Argentine paleoartist reconstructing prehistoric animals
By Julieta Barrera
Buenos Aires, Mar 10 (EFE).- Merging science with art, Argentine paleoartist Santiago Reuil, starting with fossil fragments, reconstructs the morphology of animals that went extinct thousands or millions of years ago.
It’s a task that he began almost three decades ago for museums and universities, and which today he is pursuing via his “Paleocarton” audiovisual project, where he invites people to replicate his professional work with everyday materials.
With a passionate interest in paleontology, not to mention being precocious and persevering, Reuil began his career at age 14 when he volunteered at Argentina’s Bernardino Rivadavia Museum of Natural Sciences (MACN), something that he had wanted to do since he was 10.
He worked there for a long time, moving through different laboratories, learning the trade and, later, he began working with different museums and universities around the country and abroad, putting his skills to use in technical and artistic work.
For some years now, Santiago has had his surname attached to a species of sauropod from Argentina’s Patagonia region – Puertasaurus reuili – fossilized remains of which were found by his colleague Pablo Puerta, and for which he reconstructed a vertebra from a mass of tiny bone fragments.
“Many hours of jigsaw puzzle work, trying one fragment against another, and finally I was able to assemble a neck vertebra, which up to that point (had not been done),” the paleoartist told EFE.
Regarding the distinction honoring Puerta and Reuil that comes with the ancient animal’s name, a name bestowed on the beast by MACN paleontologist Fernando Novas, who is in charge of the project, the artist said that “It was one of the most incredible things that had happened to me in my career.”
“In recent years, not many months have passed without our receiving news of a new dinosaur species,” Reuil said, noting that right now he is working on two more reconstructions: an herbivore from Patagonia and a carnivore with the Abelisaurus family that was found in northern Argentina, where its remains had never been uncovered before.
Regarding the scientific study of the latter dino’s fossils, Reuil was invited by his colleagues to participate and he will also be featuring his reconstruction of it in his audiovisual project.
Before fossilized remains can be exhibited in a museums, there are several stages starting with extracting the fossils themselves and proceeding through the reconstruction process, including cleaning and restoring all the bone fragments.
Since it is very rare for a complete skeleton to be found, many of the reconstructions of the dinosaurs’ and other animals’ body structures in museums are prepared with a mixture of fossils and artificial parts, a task that is not as easy as it might sound.

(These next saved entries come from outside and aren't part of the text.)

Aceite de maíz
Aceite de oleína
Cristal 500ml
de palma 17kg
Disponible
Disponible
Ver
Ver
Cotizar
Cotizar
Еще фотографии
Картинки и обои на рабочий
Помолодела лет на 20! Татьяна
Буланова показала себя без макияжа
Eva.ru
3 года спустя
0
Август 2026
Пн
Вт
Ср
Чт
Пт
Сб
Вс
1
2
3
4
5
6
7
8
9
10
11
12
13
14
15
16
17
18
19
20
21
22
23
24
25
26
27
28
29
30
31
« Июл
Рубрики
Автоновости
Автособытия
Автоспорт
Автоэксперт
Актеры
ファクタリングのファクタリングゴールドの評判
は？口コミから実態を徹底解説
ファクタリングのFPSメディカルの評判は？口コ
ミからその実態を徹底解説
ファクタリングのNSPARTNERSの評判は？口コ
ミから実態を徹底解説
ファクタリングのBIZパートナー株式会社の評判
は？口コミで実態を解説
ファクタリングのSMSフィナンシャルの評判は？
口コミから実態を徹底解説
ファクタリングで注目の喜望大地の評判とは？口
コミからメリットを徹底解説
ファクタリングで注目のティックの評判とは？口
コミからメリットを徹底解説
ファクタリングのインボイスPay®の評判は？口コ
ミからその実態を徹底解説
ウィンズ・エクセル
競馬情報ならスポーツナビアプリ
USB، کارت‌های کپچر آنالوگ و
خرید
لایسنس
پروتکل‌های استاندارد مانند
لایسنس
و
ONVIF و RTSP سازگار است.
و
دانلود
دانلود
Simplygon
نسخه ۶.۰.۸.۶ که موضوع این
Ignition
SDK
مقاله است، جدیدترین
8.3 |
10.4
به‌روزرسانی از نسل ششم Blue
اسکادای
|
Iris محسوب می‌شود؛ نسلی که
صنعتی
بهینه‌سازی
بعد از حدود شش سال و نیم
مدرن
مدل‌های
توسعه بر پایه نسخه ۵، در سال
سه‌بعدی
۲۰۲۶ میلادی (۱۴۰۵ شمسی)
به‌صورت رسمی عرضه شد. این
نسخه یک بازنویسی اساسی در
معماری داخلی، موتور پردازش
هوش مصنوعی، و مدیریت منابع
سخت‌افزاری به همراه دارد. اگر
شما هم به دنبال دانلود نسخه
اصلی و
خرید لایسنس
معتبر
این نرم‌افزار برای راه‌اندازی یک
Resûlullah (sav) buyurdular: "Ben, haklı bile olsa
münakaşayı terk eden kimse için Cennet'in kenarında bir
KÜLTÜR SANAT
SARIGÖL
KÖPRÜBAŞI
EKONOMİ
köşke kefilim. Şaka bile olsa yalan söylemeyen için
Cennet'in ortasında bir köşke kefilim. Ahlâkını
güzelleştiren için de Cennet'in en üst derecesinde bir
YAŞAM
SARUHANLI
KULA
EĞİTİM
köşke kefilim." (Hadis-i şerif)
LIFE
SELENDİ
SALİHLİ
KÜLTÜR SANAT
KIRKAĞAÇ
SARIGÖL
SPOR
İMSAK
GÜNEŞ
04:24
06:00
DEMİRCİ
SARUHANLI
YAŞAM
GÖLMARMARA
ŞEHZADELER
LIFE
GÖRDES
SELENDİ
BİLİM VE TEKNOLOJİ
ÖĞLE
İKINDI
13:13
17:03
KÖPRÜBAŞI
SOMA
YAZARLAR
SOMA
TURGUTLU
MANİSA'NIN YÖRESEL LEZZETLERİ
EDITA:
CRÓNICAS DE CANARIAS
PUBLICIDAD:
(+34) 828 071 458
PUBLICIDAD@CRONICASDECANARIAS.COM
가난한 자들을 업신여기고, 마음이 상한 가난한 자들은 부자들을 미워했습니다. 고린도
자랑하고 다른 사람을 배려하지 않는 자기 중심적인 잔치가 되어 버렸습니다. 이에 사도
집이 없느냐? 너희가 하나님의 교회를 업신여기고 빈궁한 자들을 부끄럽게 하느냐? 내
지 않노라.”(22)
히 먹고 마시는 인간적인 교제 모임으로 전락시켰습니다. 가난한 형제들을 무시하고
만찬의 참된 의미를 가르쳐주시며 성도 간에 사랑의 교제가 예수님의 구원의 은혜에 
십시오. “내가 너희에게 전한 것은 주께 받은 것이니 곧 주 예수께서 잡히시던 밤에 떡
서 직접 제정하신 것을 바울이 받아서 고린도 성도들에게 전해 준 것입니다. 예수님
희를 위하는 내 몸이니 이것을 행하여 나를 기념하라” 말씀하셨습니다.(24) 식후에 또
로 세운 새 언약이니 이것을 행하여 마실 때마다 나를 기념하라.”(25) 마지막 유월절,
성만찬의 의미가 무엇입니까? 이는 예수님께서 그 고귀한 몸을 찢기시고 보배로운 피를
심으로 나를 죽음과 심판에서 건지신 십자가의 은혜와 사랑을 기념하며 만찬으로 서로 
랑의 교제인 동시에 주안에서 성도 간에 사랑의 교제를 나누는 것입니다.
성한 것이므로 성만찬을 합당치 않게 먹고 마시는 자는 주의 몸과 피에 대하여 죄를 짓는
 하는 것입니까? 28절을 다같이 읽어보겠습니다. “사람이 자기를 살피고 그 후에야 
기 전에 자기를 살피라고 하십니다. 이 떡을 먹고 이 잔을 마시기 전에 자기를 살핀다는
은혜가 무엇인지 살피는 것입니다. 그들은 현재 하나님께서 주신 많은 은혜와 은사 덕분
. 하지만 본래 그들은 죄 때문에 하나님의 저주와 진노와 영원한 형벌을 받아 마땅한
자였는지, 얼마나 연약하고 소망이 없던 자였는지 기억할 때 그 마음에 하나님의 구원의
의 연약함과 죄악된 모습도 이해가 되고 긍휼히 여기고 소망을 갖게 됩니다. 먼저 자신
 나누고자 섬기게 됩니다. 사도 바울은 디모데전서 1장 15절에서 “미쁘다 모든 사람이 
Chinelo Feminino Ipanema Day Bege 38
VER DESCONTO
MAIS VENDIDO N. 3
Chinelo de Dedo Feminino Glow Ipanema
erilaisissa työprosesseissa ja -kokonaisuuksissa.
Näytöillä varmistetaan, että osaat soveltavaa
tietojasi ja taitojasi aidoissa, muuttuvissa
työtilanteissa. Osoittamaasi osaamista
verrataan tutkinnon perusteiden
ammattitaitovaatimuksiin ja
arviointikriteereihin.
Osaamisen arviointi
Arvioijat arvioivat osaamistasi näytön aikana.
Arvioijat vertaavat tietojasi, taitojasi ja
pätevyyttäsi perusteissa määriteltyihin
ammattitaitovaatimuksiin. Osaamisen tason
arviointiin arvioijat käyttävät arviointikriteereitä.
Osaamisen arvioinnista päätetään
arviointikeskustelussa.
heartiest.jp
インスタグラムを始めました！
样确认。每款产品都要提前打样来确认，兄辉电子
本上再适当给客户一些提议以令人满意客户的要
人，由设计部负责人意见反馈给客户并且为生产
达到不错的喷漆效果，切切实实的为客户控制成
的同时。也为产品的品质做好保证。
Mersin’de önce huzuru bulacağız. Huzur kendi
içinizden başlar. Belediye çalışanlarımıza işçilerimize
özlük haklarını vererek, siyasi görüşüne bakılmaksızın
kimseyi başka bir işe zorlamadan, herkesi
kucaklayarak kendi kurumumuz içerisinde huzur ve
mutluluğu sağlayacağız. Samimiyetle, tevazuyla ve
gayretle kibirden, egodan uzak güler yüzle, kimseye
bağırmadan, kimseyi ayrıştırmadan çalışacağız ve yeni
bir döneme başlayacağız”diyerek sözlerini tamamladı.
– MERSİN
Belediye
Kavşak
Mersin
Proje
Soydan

“To make that reconstruction a phylogenetic study is made, that is, we examine what other animals were related to it, what the anatomy of the group to which it belongs is … to see how that general anatomy is adapted to the remains we have and then we do what’s called a parsimonious reconstruction,” he said.
The specialists look for the “simplest” reconstruction that coincides with the anatomy of the group, and “that’s not always easy,” Reuil said. “Depending on the animal with which we’re working or how many remains we have, (that will govern) whether the work is more speculative or more solid.”
In Paleocarton, the audiovisual project that will be made available via Youtube, Reuil is replicating the work he undertakes at museums, but instead of using museum-supplied materials, he uses cardboard: “a material that everyone has access to.”
The paleoartist is taking advantage of the project to explain, among other things that are of interest to him in his work, the details of the theoretical and practical process of reconstruction. “I want it to be understood what it is that we know and what we suppose. When you make a piece of cardboard, nobody’s going to think that it’s a real fossil,” he said.
In every episode of the audiovisual project, paleontologists who are experts in the various groups of animals being worked on help – for intance – to explain the reconstruction of the cranium and provide a detailed scientific discussion about the state of the science on various subjects.
Since he started his career, Reuil said he has noticed a marked increase in the number of people who are devoting themselves to paleontology, an expansion he considered to be excellent since it “increases the speed of knowledge but also the plurality of views or types of research that is being done.”
“Paleontology in Argentina has a great future. There’s a lot to discover. We have a very fossil-rich territory, with lots of paleontological potential,” he said.